3. Use A Repair Bandage

If you're dealing with a hole, a water-activated repair bandage can have you fixed up in about 30 minutes. Bandage repair kits contain two components. The first is a putty that you knead for several seconds until it becomes a uniform color, then press it firmly over the hole.

The second part of the kit is the bandage, which looks much like an Ace bandage that you would wrap around a sprained ankle. In two to five minutes before the putty dries, dunk the entire bandage roll in a bucket of water to wet it. Then, wrap the wet bandage around the pipe and putty, extending the bandage a bit beyond the putty on each side. You want to cover the area with about 12 to 15 wraps of the bandage and keep the bandage taut while you work.

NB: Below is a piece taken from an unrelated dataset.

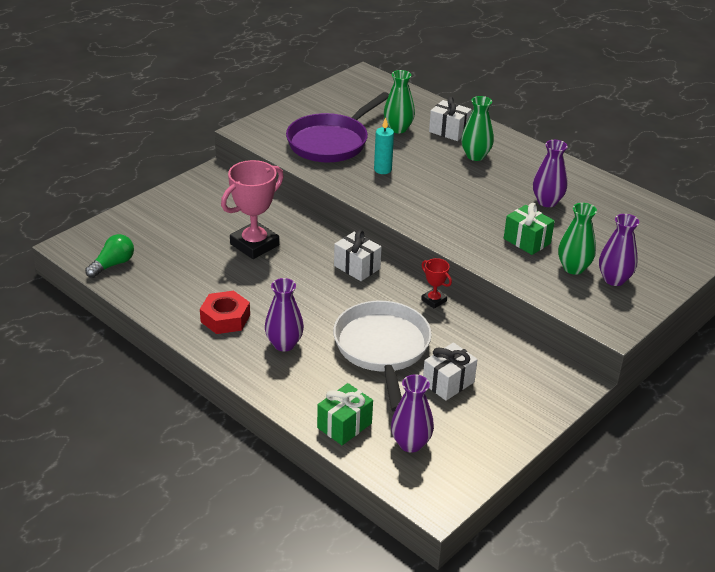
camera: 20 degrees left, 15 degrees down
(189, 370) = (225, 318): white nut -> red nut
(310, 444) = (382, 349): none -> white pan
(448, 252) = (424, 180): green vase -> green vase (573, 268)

After wrapping, wet your hands and then smooth and squeeze the bandage until resin stops squeezing out of it. It's a good idea to wear gloves while you do this. Then, it's just a matter of letting your repair dry for 30 minutes before you begin using the pipe again.

4. Use Pipe Clamps

A pipe clamp is essentially a sleeve of pipe with a rubber interior and bolts to secure the clamp onto the pipe. When you remove the bolts, you can open the clamp like a clamshell and then close it over the pipe. When the clamp is properly positioned over the leak, put the bolts back in the clamp and tighten them.

Some clamp manufacturers recommend loosely installing the clamp next to the leak rather than over it and then sliding the clamp into place before final tightening. If so, it's a good idea to lubricate the inside of the clamp and the pipe itself with a little soapy water. This repair isn't difficult, but you must make sure you get the correct clamp size for your pipe.